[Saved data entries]
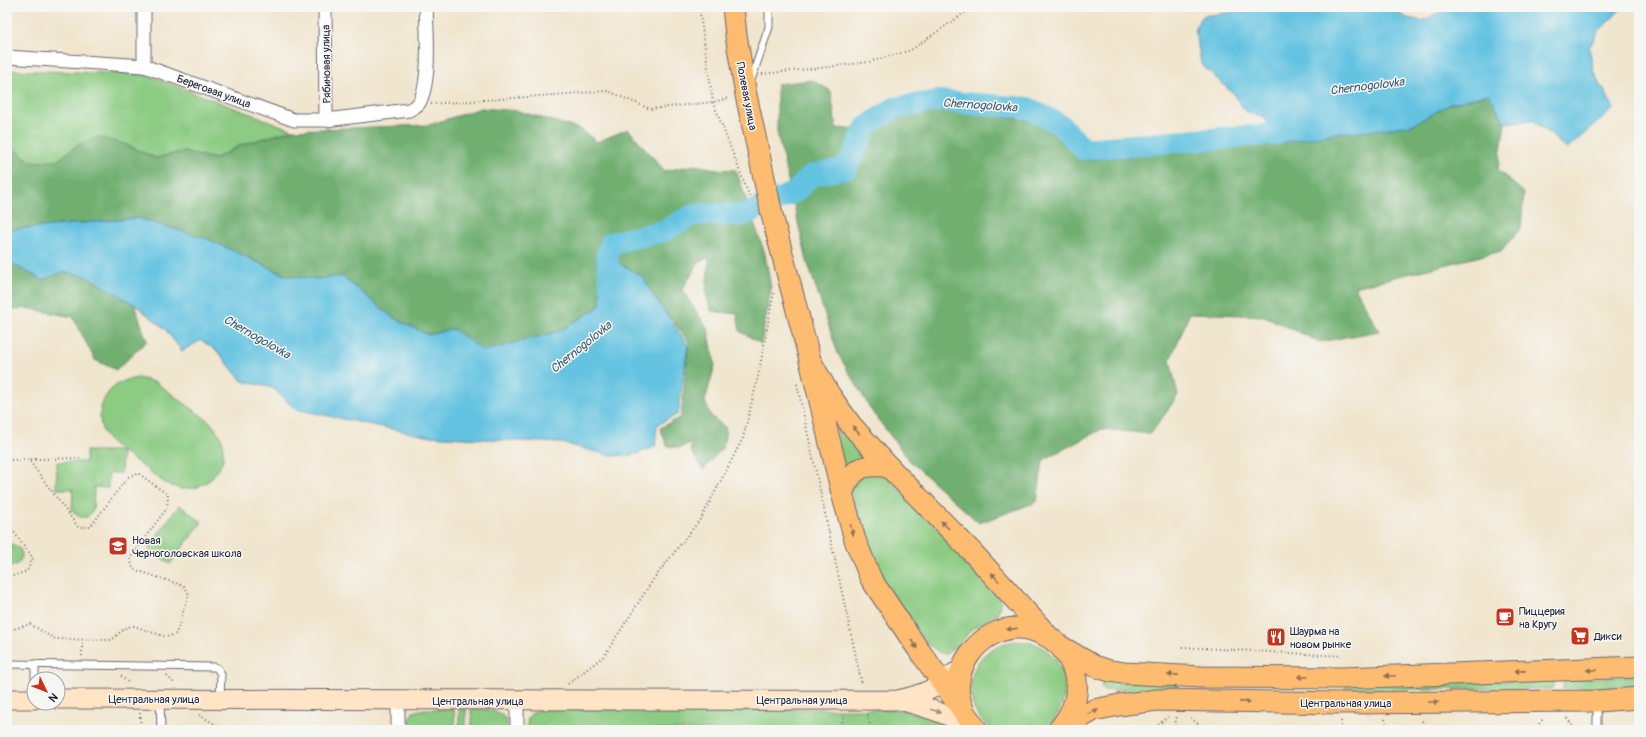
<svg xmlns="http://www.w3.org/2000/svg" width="1646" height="737" viewBox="0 0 1646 737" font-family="Pangolin,sans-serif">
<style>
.green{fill:#8bcb82;stroke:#56765e}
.forest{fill:#70af70;stroke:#496856}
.water{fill:#63c3e1;stroke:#42728e}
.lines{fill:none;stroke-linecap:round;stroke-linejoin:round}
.river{stroke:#63c3e1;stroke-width:22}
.lane-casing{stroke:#6a666e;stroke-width:9}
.street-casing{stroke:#6a666e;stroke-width:15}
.secondary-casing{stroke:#6a666e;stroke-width:21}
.primary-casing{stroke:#6a666e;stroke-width:23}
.path{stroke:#6a666e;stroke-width:2;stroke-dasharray:1 3;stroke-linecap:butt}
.lane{stroke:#fff;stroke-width:7}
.street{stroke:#fff;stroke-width:13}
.secondary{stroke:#ffe4c6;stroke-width:19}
.primary{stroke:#febc70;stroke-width:21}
.oneway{fill:#906f56}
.oneway2{fill:#9c8d87}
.labels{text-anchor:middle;stroke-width:3;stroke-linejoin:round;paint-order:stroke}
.street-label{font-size:11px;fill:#22223b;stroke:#f6f6f2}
.poi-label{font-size:11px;fill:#22223b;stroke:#f6f6f2;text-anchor:start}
.water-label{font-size:12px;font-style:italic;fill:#395a75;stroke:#f6f6f2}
</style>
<rect width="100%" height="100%" fill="#f6f6f2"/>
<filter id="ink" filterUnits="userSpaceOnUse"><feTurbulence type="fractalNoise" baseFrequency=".025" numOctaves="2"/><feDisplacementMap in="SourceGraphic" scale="8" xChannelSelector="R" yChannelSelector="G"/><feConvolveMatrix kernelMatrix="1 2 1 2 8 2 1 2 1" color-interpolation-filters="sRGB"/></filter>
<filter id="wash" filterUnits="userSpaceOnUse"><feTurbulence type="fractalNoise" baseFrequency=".012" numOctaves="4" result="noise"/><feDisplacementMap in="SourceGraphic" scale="16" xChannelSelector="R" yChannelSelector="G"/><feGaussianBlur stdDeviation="0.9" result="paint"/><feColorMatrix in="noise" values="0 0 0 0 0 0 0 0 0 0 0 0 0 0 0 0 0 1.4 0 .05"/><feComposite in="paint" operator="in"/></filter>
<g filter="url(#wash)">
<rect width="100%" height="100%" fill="#f0e5cd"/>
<g class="green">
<path d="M7,70L139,74L152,77L293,130L241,145L215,159L183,152L156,158L124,144L78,145L57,161L31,162L7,144Z"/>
<path d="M138,378L155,382L210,422L220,435L223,443V459L220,467L210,480L196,488L180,489L165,483L122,451L121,473H109L108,488L94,487L93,511L87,517H80L72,510L73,489H56L57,462H86V451H121C116,446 110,443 106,437C94,418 101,393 120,383C125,380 132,379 138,378Z"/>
<path d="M839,428L841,429L870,458L845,471L836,429Z"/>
<path d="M883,472L998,590L1001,601L997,614L973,628L958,645L946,654L938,652L927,643L903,614L866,550L850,490L862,475Z"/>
<path d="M179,505L202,522L170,564L148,548Z"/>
<path d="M7,543C11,544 16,545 19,548C27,557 17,568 7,567Z"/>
<path d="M1016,641C1020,642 1026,642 1031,643C1058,650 1069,677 1063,702C1061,711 1050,728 1041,730C1036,731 1002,731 996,730C992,730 988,726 986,724C964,707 966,668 988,652C996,645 1005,643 1016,641Z"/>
<path d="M1639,676V685L1599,688H1563L1564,679Z"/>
<path d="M1107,680H1177V689L1106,690L1103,689L1101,686L1103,681Z"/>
<path d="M1554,680V687L1551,689H1345L1346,681Z"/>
<path d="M424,709H454L455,728L449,730H407V723L413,712Z"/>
<rect x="459" y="709" width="7" height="18"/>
<path d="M471,709C487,709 508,709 508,730H481L472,727Z"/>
<path d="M540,709H899L936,719L956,730H527C527,717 528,714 540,709Z"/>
</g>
<g class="forest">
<path d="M812,80L831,91L836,128L853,129L867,116L886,117L937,110L966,111L1040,122L1085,160L1281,143L1337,133L1362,132L1412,125L1450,104L1489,94L1505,123L1498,170L1524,193L1521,228L1501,251L1355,287L1379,331L1320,342L1264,316L1190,313L1170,360L1178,395L1151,434L1102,429L1043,460L1037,502L979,523L910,461L873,413L838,354L807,261L777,132V84Z"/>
<path d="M481,108L518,111L580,129L597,142L628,129L665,171L695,165L716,169L736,170L765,254L771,289L761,344L740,331L737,314L711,311L706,294L709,257L698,263L682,290L708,329L715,365L705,401L711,416L726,428L723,447L703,470L691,451V442L680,448L667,446L660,428L681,417L689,342L653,295L643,277L596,259L601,280L600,306L560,331L484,352L453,329L428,335L392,317L342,276L317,279L288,276L210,240L138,218L7,230V144L31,162L57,161L78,145L99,137L124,144L156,158L183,152L215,159L241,145L293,130L429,125Z"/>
<path d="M7,261L42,280L63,272L86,276L134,304L147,341L116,370L95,360L73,317L26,308L7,311Z"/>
</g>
<g class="water">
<path d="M1270,7H1389L1407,18L1422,21L1451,7H1623L1598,32L1589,48L1594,73L1614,108L1567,149L1533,120L1505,123L1489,94L1450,104L1412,125L1362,132L1337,133L1281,143L1264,117L1245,111L1234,94L1201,64L1195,27L1203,16Z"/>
<path d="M138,218L210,240L287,276L317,279L342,276L392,317L428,335L453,329L484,351L560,331L600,306L601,280L596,259L607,256L643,277L653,295L688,345L678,414L657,425L655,447L632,455L613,456L562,443L426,436L295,409L273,388L242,381L217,351L201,340L182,351L164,328L134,304L86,276L63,272L42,280L7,261V230Z"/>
</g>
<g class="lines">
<path class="river" d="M610,285L607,256L611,243L663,231L695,214L743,215L795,192L812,175L847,168L866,127L894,108L938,101L1028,108L1061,125L1083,149L1276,134L1298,113"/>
</g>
</g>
<g filter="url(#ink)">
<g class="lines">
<defs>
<g id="lane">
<path d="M750,83L769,27V7"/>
<path d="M7,664L214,667L217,668L221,674L220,698"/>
<path d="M35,679V664"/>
<path d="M160,700L161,730"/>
<path d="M1597,730V703"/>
</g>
<g id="street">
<path d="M144,7V66"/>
<path d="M325,7L326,120"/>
<path d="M7,57L144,66L294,120H326L409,110C412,108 417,106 419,103C431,82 427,32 426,7"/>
<path d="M398,701V730"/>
<path d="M517,701V730"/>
</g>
<g id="secondary">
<path d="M7,699H34"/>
<path d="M58,699C338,699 618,701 898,700C920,695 938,689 954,673"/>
<path d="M900,700C927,708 952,715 977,730"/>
</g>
<g id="primary">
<path d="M733,7L736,35L746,95L773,219L810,360L842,493L855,540L871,579L918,649L977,730"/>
<path d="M810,360L829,394L851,425L889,467L973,553L1049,637L1060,646L1094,666L1110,671L1124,673L1202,677L1342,678L1639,667"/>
<path d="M842,493C853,468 861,463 889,467"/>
<path d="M963,709C946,672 979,627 1019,628C1030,628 1039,632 1048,637"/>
<path d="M1060,728C1082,702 1082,673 1060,646"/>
<path d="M1059,730L1094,710L1119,705L1157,700L1342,703L1597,701L1639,698"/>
</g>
</defs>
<use href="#lane" class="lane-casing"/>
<use href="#street" class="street-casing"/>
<use href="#secondary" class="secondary-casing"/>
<use href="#primary" class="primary-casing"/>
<g class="path">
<path d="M699,7L713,102L750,198"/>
<path d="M762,74L828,67L869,62L911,50L964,13L984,7"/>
<path d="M431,104L608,91L650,109L713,102L729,98"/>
<path d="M797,384L862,685"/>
<path d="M7,460L80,458"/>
<path d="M7,523L33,558L27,571L7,578"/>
<path d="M7,631L30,624L55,639L112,640C119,634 124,626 134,626L166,637L176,634L189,594L184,586L133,569L130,558L167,508L168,495L138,473L128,477L90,527H78L28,459"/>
<path d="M1182,647L1342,656"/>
<path d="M82,656V640"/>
<path d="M121,676L130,684"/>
<path d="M167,676L174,683"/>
<path d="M568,684L604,656L655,577L702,517L743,438L758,377L774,291"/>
<path d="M140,713L141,730"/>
<path d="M199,715L226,730"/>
<path d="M868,715L871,730"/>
<path d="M1191,718L1205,730"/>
<path d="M1567,718L1575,730"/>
<path d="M1385,719L1388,730"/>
<path d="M1422,721L1433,730"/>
<path d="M455,730H473"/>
<path d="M840,730L844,716"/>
<path d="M1152,730L1168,717"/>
<path d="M1174,730L1177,716"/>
<path d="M1341,730V719"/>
<path d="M1534,730L1543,719"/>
</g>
<use href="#lane" class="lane"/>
<use href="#street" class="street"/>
<use href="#secondary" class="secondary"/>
<use href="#primary" class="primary"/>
</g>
<defs><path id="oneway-solid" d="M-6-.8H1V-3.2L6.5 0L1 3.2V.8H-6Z"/></defs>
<g class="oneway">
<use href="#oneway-solid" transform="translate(856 430) rotate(-131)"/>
<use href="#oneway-solid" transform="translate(945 525) rotate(-134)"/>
<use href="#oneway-solid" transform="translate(852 530) rotate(74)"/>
<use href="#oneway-solid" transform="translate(995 577) rotate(-132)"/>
<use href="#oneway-solid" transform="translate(1012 629) rotate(173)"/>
<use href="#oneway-solid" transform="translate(914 644) rotate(56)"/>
<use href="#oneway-solid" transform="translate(1592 670) rotate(178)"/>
<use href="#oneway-solid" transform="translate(1520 671) rotate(179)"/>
<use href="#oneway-solid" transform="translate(1173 675) rotate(-179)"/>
<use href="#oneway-solid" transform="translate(1390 676) rotate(178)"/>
<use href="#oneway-solid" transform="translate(1303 677) rotate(-180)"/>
<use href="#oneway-solid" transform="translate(1245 702) rotate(1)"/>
<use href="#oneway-solid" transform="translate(1433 702)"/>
<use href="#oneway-solid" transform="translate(1093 712) rotate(-22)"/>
</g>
<use class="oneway2" href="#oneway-solid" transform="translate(936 711) rotate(17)"/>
</g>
<defs>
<symbol id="school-square" viewBox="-11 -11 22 22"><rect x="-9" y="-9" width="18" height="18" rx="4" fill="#c8321e" stroke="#f6f6f2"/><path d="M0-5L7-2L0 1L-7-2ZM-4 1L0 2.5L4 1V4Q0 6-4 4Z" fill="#fff"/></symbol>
<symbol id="cafe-square" viewBox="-11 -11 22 22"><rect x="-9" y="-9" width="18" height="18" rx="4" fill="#c8321e" stroke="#f6f6f2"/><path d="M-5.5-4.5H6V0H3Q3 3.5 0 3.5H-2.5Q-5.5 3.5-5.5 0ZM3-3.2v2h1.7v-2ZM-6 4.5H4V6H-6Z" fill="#fff"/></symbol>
<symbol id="supermarket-square" viewBox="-11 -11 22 22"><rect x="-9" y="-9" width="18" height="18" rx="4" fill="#c8321e" stroke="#f6f6f2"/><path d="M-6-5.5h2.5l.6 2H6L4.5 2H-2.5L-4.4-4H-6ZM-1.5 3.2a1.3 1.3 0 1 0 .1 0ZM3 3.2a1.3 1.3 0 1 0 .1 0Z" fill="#fff"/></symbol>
<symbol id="restaurant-square" viewBox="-11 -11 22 22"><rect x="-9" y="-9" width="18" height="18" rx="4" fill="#c8321e" stroke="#f6f6f2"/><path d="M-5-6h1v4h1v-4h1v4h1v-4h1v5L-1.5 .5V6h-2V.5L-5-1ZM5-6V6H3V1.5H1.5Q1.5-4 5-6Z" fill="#fff"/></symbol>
</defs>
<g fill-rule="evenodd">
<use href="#school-square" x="107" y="535" width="22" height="22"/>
<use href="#cafe-square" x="1494" y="606" width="22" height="22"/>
<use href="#supermarket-square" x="1569" y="625" width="22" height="22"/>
<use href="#restaurant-square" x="1265" y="626" width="22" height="22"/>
</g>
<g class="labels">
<g class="street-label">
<text transform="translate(326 64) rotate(-91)" y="4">Рябиновая улица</text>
<text transform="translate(214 91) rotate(20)" y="4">Береговая улица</text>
<text transform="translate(747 96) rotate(79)" y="4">Полевая улица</text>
<text x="154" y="703">Центральная улица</text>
<text x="802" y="704">Центральная улица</text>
<text x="478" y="705">Центральная улица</text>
<text x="1346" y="707">Центральная улица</text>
</g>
<g class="poi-label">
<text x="132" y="544">Новая<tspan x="132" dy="13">Черноголовская школа</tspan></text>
<text x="1519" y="615">Пиццерия<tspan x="1519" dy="13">на Кругу</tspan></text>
<text x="1290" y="635">Шаурма на<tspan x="1290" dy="13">новом рынке</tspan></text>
<text x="1594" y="640">Дикси</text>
</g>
<g class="water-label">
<text transform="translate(1367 86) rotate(-7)" y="4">Chernogolovka</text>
<text transform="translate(980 105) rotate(4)" y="4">Chernogolovka</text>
<text transform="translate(257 337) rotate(30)" y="4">Chernogolovka</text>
<text transform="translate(581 347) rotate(-39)" y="4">Chernogolovka</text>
</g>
</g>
<rect width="1646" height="737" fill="none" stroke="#f6f6f2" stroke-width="24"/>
<g transform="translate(46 691) rotate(133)"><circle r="19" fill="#f6f6f2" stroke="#a1a1a9"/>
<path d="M0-3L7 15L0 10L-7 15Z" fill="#c8321e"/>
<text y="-6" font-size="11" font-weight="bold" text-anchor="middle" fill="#22223b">N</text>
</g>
</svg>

# [ABOUT THIS TASK]
Return a copy of each line in the entries that contains "paint".

# [EXERCISE ANSWER]
.labels{text-anchor:middle;stroke-width:3;stroke-linejoin:round;paint-order:stroke}
<filter id="wash" filterUnits="userSpaceOnUse"><feTurbulence type="fractalNoise" baseFrequency=".012" numOctaves="4" result="noise"/><feDisplacementMap in="SourceGraphic" scale="16" xChannelSelector="R" yChannelSelector="G"/><feGaussianBlur stdDeviation="0.9" result="paint"/><feColorMatrix in="noise" values="0 0 0 0 0 0 0 0 0 0 0 0 0 0 0 0 0 1.4 0 .05"/><feComposite in="paint" operator="in"/></filter>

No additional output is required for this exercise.